## To do
Find the string "Theatre" in the material. Copy every line that has it.

## Supplied records

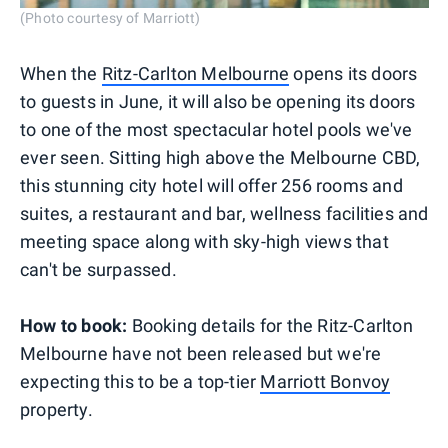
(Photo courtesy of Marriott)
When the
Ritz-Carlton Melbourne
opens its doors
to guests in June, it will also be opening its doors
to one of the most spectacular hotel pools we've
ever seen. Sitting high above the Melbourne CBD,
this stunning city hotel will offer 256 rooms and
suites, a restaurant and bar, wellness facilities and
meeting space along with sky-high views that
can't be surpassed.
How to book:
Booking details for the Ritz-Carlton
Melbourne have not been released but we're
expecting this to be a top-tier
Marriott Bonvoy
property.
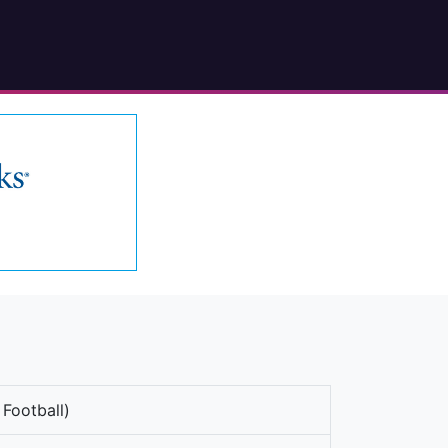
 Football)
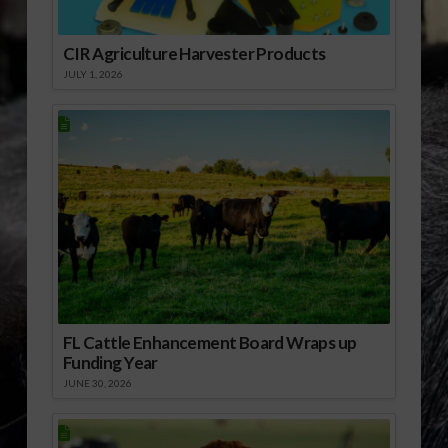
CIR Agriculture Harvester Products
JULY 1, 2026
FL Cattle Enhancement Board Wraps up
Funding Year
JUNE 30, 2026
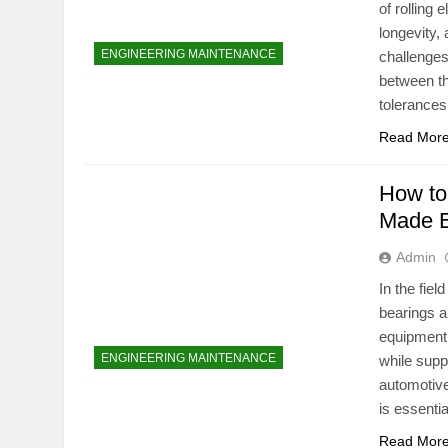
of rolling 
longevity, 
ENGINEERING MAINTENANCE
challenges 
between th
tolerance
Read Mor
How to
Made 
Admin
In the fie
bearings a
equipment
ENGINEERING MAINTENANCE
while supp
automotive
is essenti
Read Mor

---

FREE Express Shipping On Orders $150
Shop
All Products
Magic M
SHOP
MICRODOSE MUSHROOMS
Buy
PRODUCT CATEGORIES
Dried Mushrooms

==

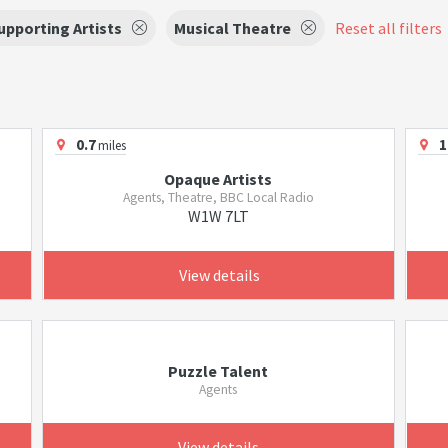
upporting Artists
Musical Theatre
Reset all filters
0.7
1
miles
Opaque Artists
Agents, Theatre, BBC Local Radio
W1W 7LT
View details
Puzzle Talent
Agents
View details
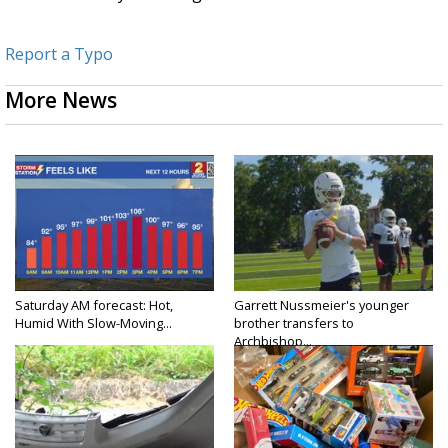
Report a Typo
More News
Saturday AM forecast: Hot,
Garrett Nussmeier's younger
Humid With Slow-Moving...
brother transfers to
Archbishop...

## Exercise output
Musical Theatre
Agents, Theatre, BBC Local Radio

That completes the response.